Sporlar ise binlerce yıl gibi uzun zaman yaşayabilirler. Hatta uzun süre uykuda kaldıktan sonra uyğun koşullar elde edildiğinmde tekrar gelişmeye başlarlar. Buna örnek araştırmacıları kısa bir süre önce bulmuş olduğu milyonlarca yıl önce bir çam reçinesi içinde ölmüş ve bu güne kadar doğal olarak korunmuş olan bir arıdır. Bu arının karnından çıkarılan bakteri sporları mucizevi bir şekilde kolayca yeniden gelişmeye başlamışlardır.

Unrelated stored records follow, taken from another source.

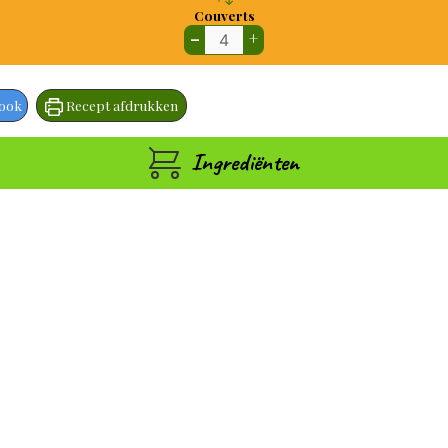
Couverts
–
+
book
Recept afdrukken
Ingrediënten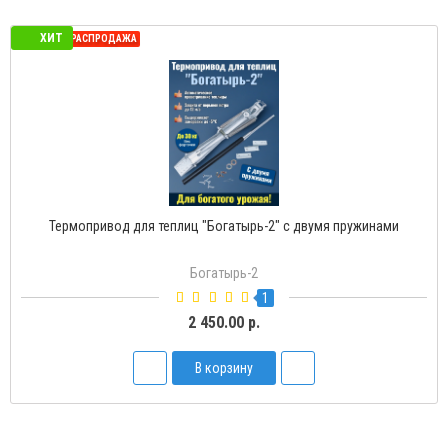
ХИТ
СЕЗОННАЯ РАСПРОДАЖА
Термопривод для теплиц "Богатырь-2" с двумя пружинами
Богатырь-2
1
2 450.00 р.
В корзину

Herhangi bir canlı için imkansız gözüken bu olay, Cenab-ı Allah'ın bu canlı için dilemesiyle mümkün hale gelmiştir. Bu konu insanın aklına hemen, böylesine dayankıklı bir canlının nasıl olupta tüm dünyayı istila etmediği sorusunu getirmektedir. Bu noktada yaıplan araştırmalar, örneğin bağırsaklarda yaşayan bir bakteri cinsi olan E.coli'nin 20 dakikada bir ikiye bölündüğünü ortaya çıkarmıştır. Bu durumda tüm E. coli'leri kapsayarak yapılacak bir hesap, bu bakterilerin tüm dünyayı kaplayacak hacime 43 saatte ulacaklarını gösterir. Hatta iki saat daha geçtiğinde dünyaya yaklaşık aynı ağırlığa gelecekleri bile düşünülmüştür. Öyleyse bu durumun oluşmasına engel olan şey nedir?
Doğadaki her olyada olduğu gibi bu olayda da Allah-u Teala'nın kurmuş olduğu çok hassas bir denge bu durumun meydana gelmesini engeller. Dilediğine can veren, dilediğinin dilediği zaman canını olan Rabbimiz, bu bakterilerin ölümüne diğer bakterilerin ürettiği antibiyotikleri vesile etmiştir. Bunun neticesinde, birçok bakteri çoğalmaya fırsat bulamadan ölürler. Böylece yürürlükte olan hassas dengede, Rabbimizin nimetiyle insanların yararına olarak devam eder.